Joel Hellermark, Sana’s CEO, is a highly visible frontman with a somewhat Ferreira-like flair for the dramatic; see Sana’s recent “Frontiers of Learning” video for an overview of their vision of AI-powered Edtech.
Sana got an $18m Series A this year at the beginning of this year, and their emphasis on personalization and collaboration (as well as their gorgeous Scandinavian design) makes them a dark horse contender to be the winner of the AI Edtech Space Race.
Other Global Contenders
Sense Education (Israel) offers the ability to leverage AI to scale human feedback, allowing single professors to provide thousands of students with feedback. It seems to have been used in Georgia Tech’s disruptive $7,000 OMSCS Computer Science Degree.
Atama+ (Japan) received the 2020 Japan e-learning award for its personalized education tool, which so far is used primarily in preparatory schools. Its stylized platform and branding seems designed to appeal directly to students.

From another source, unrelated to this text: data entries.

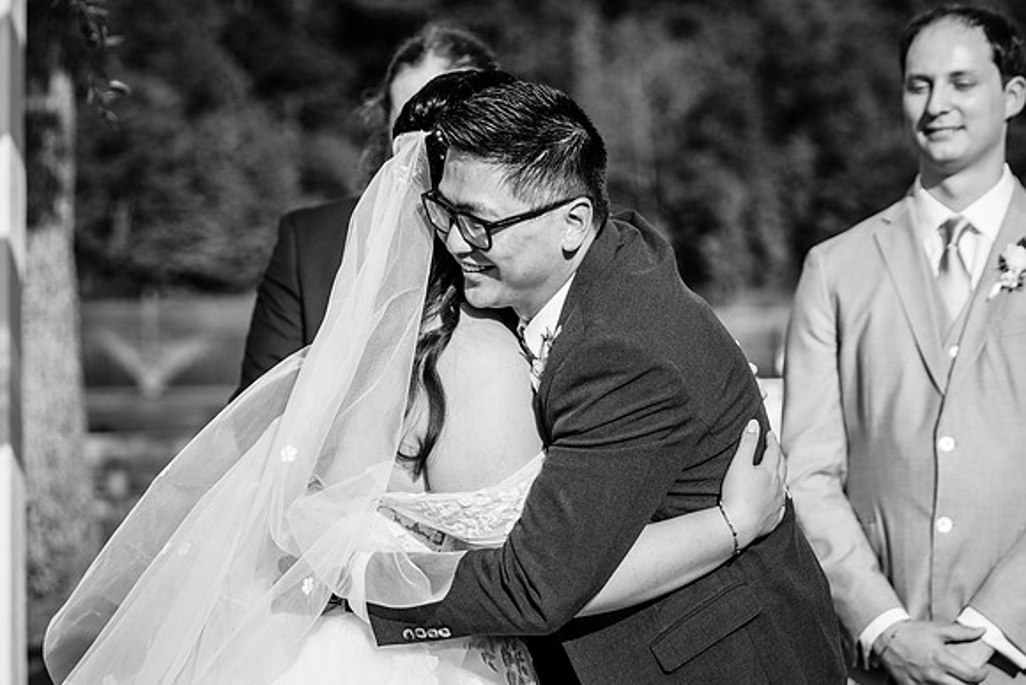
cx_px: 330
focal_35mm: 137
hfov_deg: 14.9
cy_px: 381
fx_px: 3919
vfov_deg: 10.0
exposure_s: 1/1250
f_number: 4
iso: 100
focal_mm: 99
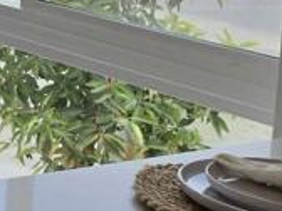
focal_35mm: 140
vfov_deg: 10.3
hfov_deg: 11.4
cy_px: -94
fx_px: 1141
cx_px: -418
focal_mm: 6.5
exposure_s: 1/2500
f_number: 1.4
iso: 64
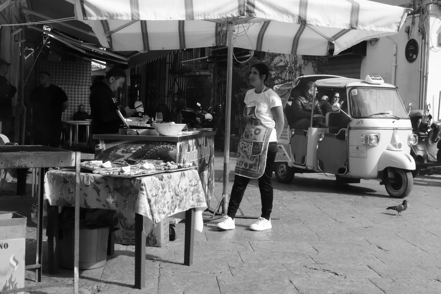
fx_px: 600
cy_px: 147
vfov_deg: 27.5
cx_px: 220
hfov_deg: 40.3
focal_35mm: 49
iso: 1600
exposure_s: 1/400
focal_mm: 18.5
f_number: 14
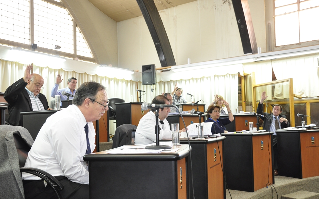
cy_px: 109
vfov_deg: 33.5
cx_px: 159
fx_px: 330
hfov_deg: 51.6
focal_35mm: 38
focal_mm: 24
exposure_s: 1/30
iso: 800
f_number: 4.8
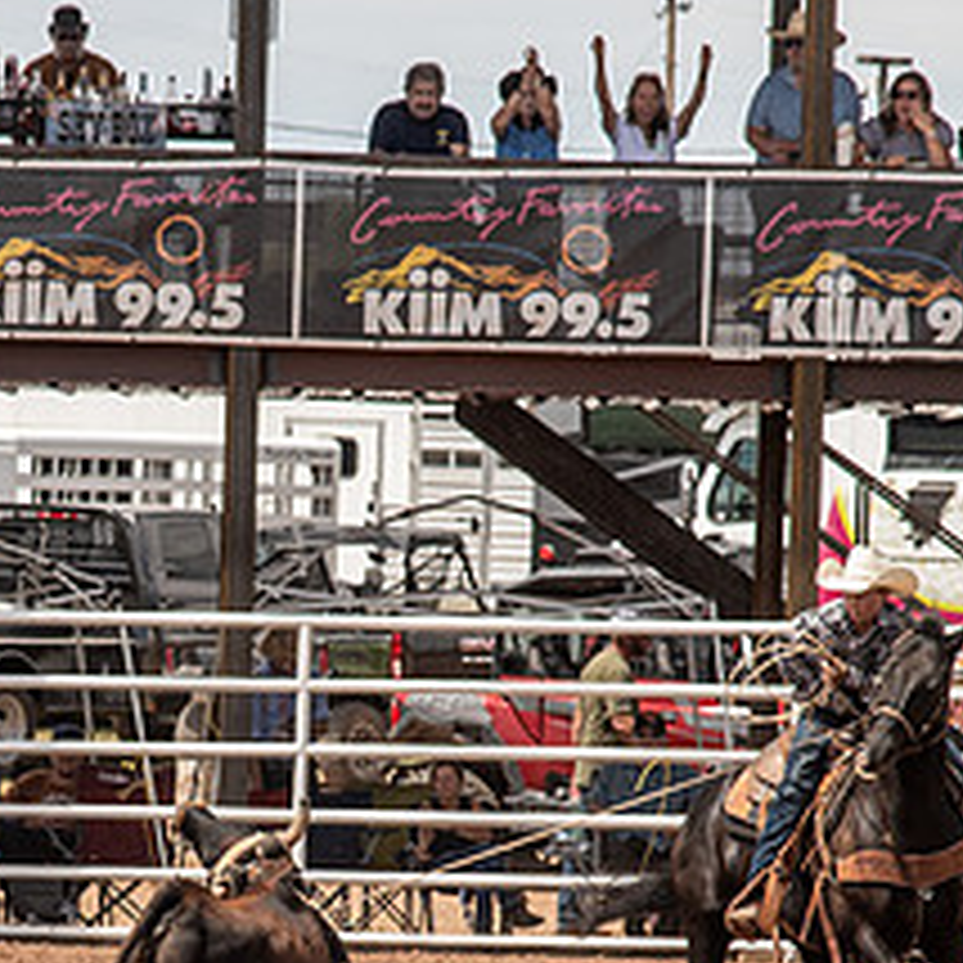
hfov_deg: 4.1
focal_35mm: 432
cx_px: 174
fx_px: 13597
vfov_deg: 4.1
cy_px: 742
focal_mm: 120
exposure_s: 1/320
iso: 100
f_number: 6.3
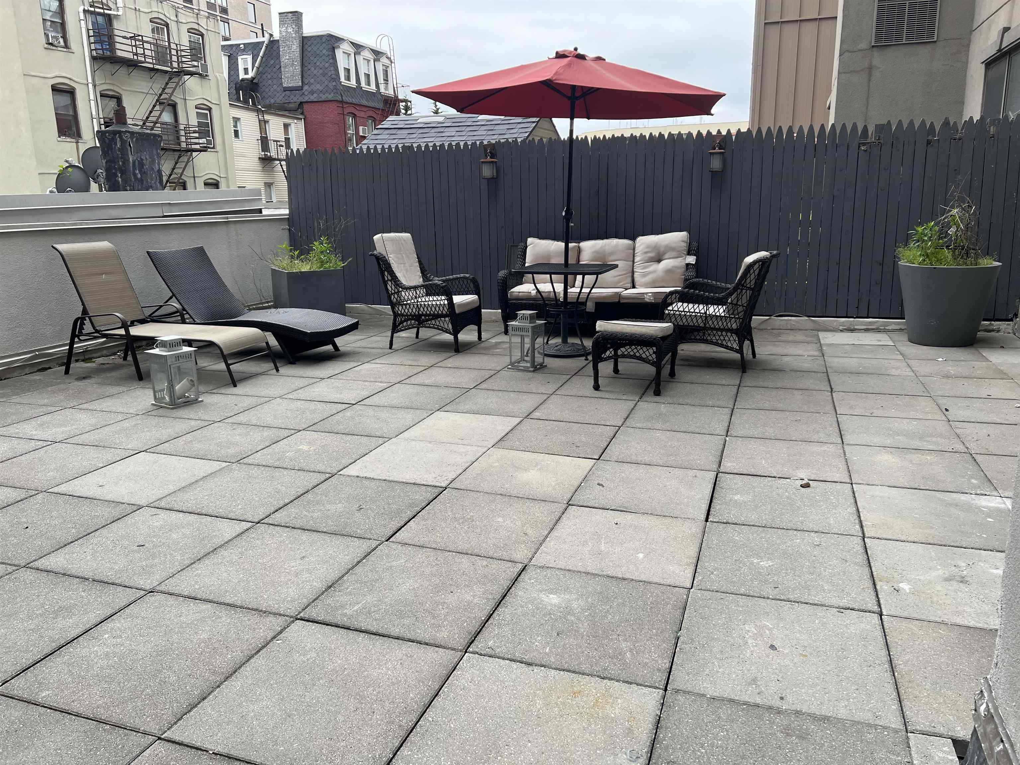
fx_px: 766
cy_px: 382
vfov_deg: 53.1
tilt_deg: -13.3
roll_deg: +1.2
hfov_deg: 67.3
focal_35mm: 26
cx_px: 510
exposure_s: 1/949
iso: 50
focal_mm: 5.7
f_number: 1.5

Teach to One 360 (US) has been building its research-backed, math-based personalized learning program for over a decade and is designed to incorporate into the US school system.
Classting (South Korea) is a widely popular social platform with over 7,000,000 users in Korean schools, that uses AI to personalize learning.
Update, 12/1: A particularly astute reader suggested a couple of other Edtech AI companies that have thrown their hat into the edtech AI Space Race, both of which certainly deserve mention here. (If there are more, please let me know on Linkedin):
RIIID Labs (South Korea) offers a suite of tools to predict assessment scores from shortened assessments, maximize learner engagement and design personal learning paths . Their RIIID Tutor program has over 2,000,000 users, and the company has raised $175 million to fund its ‘global expansion’, starting with Japan.
Area9 Lyceum (Denmark) has a long track record of educational innovations, and it’s new Rhapsode system claims to be the first ‘multidimensional’ adaptive system (the dimensions are knowledge, skill mastery, metacognition, and, interestingly, character). Area9 already has offerings across the learning spectrum, from K-12 through Higher Ed and Workforce Development, and with offices in Copenhagen, Leipzig, Massachusetts and Riyadh, Area9 clearly has its sights set on international growth.
We’ll wrap up with the words of Classting’s Dave Cho, who had this to say about the need for adaptive learning in the Korea Times:
"In the past, education was used to nurture laborers in the First Industrial Revolution. But industrial revolutions have continued, creating diverse jobs and requiring workers with many different qualities. But schools still teach the same things to everyone."
With so many well-funded global entrants on the case, the chances of a real breakthrough— the “Sputnik“ moment?— in AI-based Learning seem more likely than ever.